For the record, still bubbling strong at the 24 hour mark.

I figure once it stops bubbling I'll start taking hydrometer readings and once they're stable I'll bottle.
 
Just an update for the interested... on Saturday I snuck in to take a reading because I was bored and curious. It was foamy as hell, but had nearly returned to the prior reading in the neighborhood of 1.025.

Surprisingly, it continued bubbling throughout the weekend and through Monday. Haven't checked it today but something in there is really chowing down. I only got a day worth of bubbles during the original fermentation.
 
I bottled last Sunday. Tastes great.

F.G. went down to 1.020ish; so apparently the sugar did wake things up and pull it down a few points, but didn't finish things out completely.

So in short I went from O.G. of 1.041 to 1.025, then added 1.5lbs of sugar to bring me back up to 1.040, which subsequently fermented down to 1.020.

Its beer.
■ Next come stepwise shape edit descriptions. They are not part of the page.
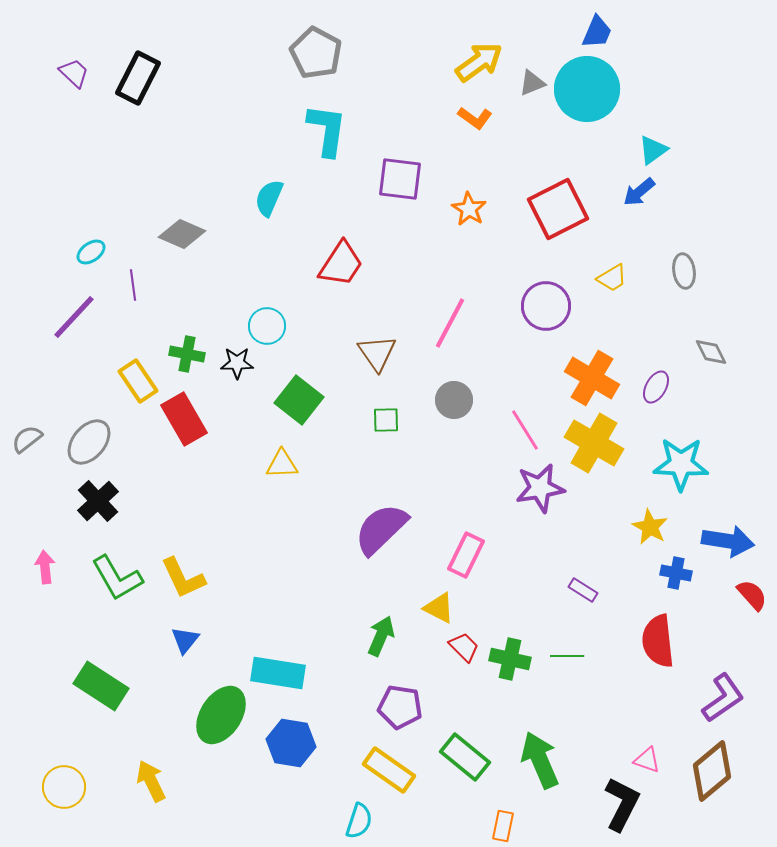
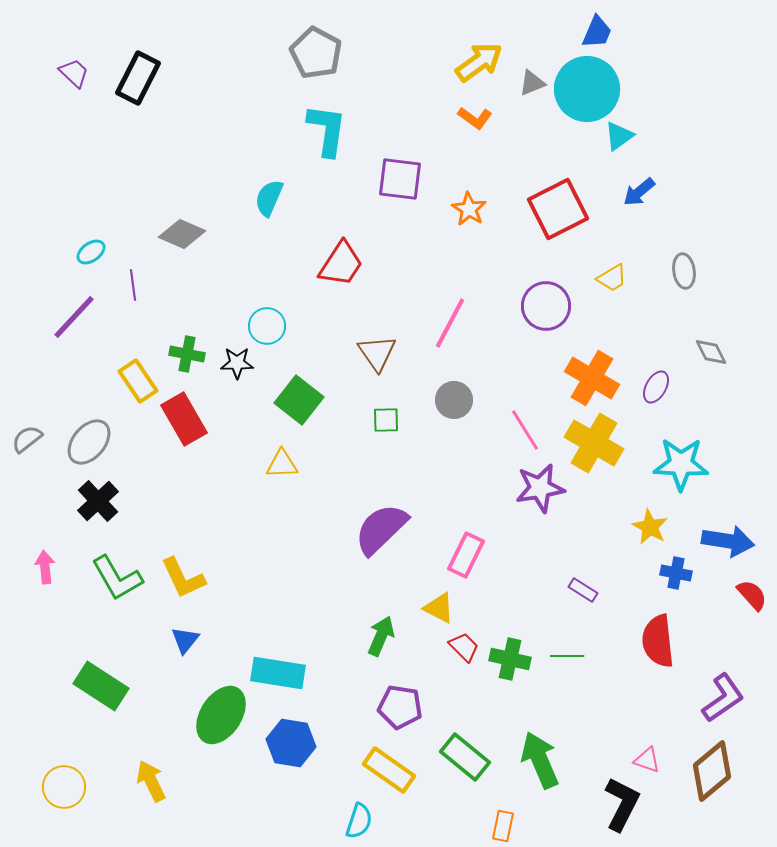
cyan triangle at (653, 150): moved 34 px left, 14 px up
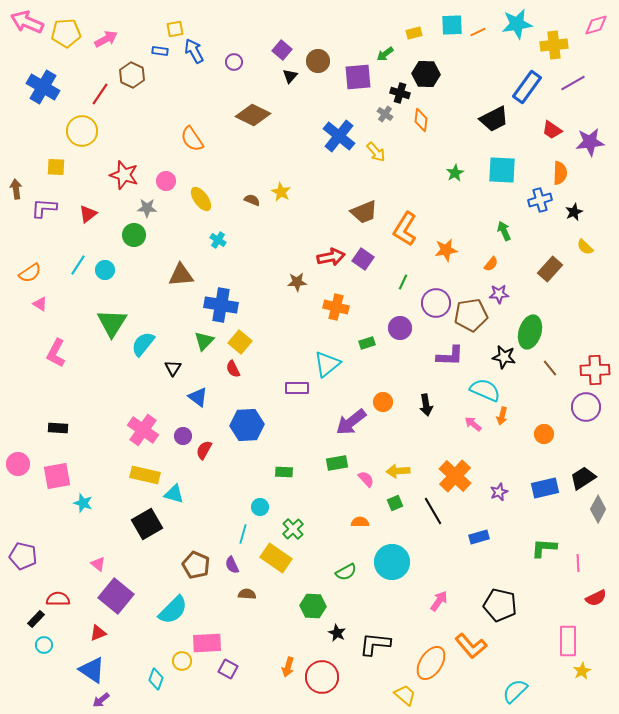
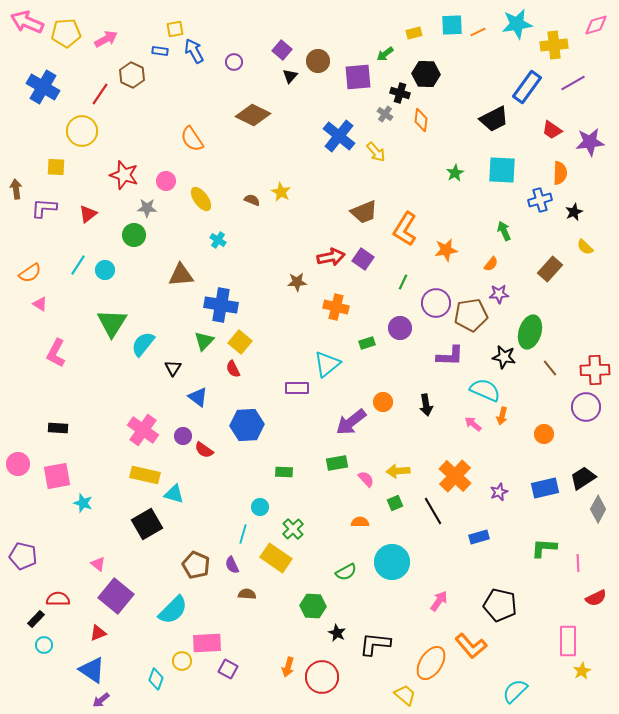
red semicircle at (204, 450): rotated 84 degrees counterclockwise
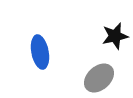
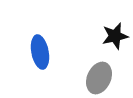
gray ellipse: rotated 24 degrees counterclockwise
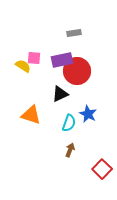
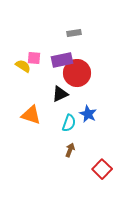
red circle: moved 2 px down
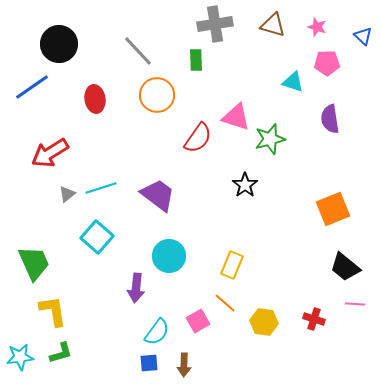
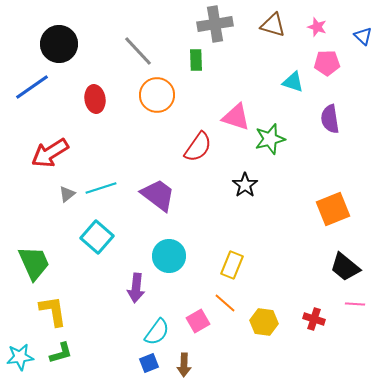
red semicircle: moved 9 px down
blue square: rotated 18 degrees counterclockwise
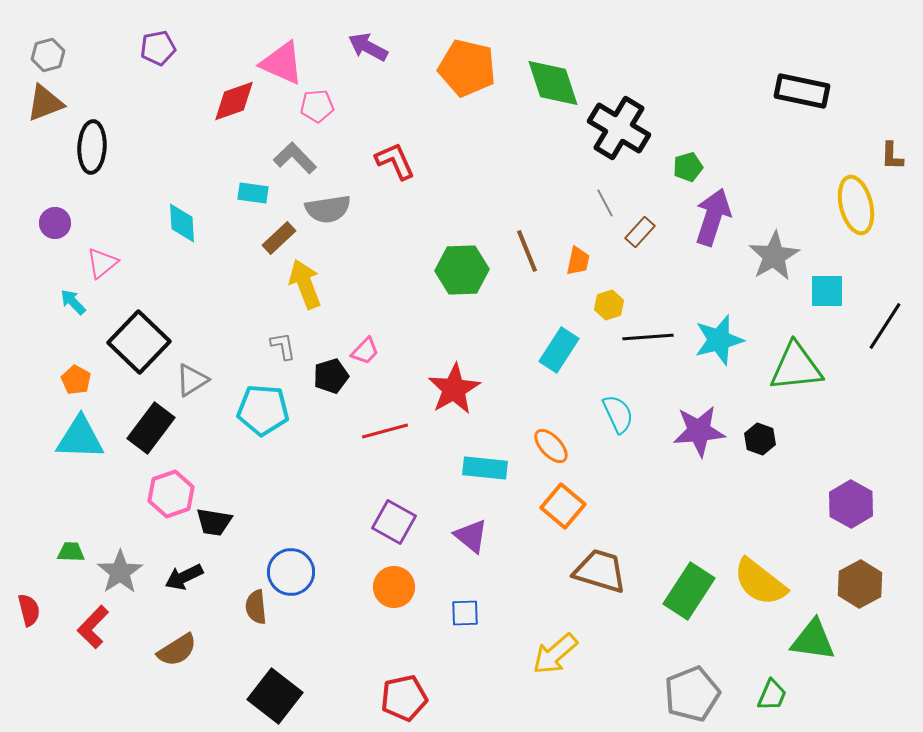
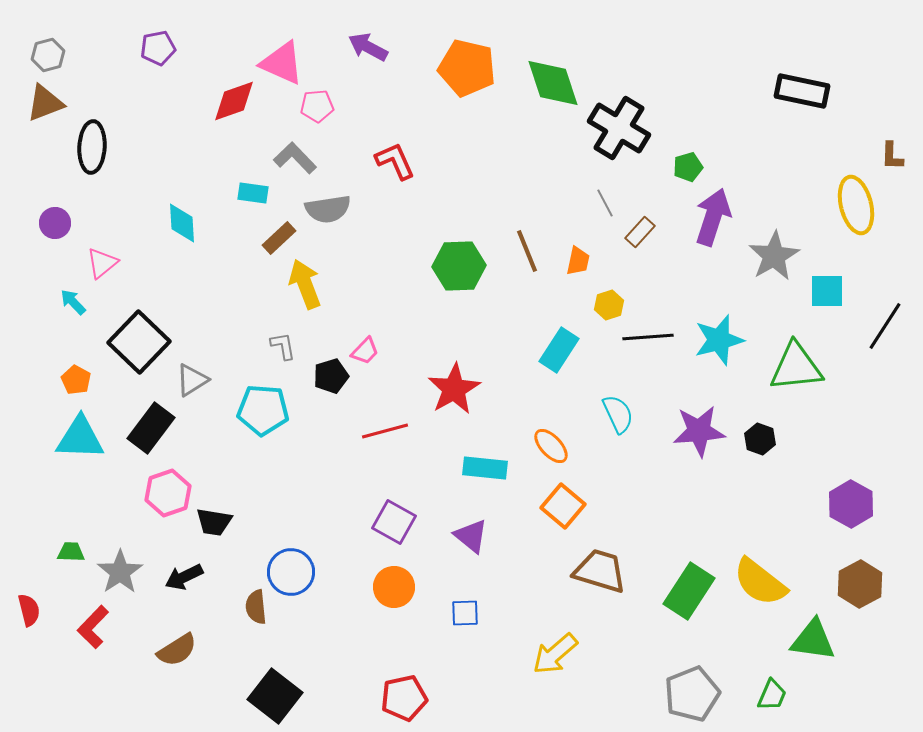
green hexagon at (462, 270): moved 3 px left, 4 px up
pink hexagon at (171, 494): moved 3 px left, 1 px up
Shrug.
 
2 weeks in bottles... reasonably well carbed, tastes GREAT!

Definitely do not regret the sugar addition, I can't taste any negatives.
 
So with the high fg. And the drying effect from adding sugar I could see this
Working for a red ale. I want to know a little more, not just taste great! What is it like?
 
I drank the whole case over ~2 months and various stages of age and refrigeration. The verdict is that it was good, but not perfect. Definitely tasted like beer, and definitely got you drunk... but it had a certain "extra" taste that was not quite welcome.

I don't have the palette to describe exactly what was amiss, but it had a sweet taste hidden in it kinda similar to the way the malt extract smelled. Almost like it was mostly beer but with a bit of unfermented ME swirled in. Everyone enjoyed it, but I was sometimes distracted by whatever that was.

No idea if it was the sugar, or the stuck fermentation, or what. I thought it was good at the time, but it can't compare to the subsequent beer I made.
 
After reading what happened. I would guess that the first time was not a stuck fermentation, but the sugars left over were too complex for the yeast. The only reason you "squeezed" a couple extra points out of it when you added the sugar is because you had more alcohol in it (which brought down the overall density). You would have gotten the same result if you had dumped some vodka into the beer instead of adding sugar.

But you have it right, it's beer! I'm glad it turned out decent.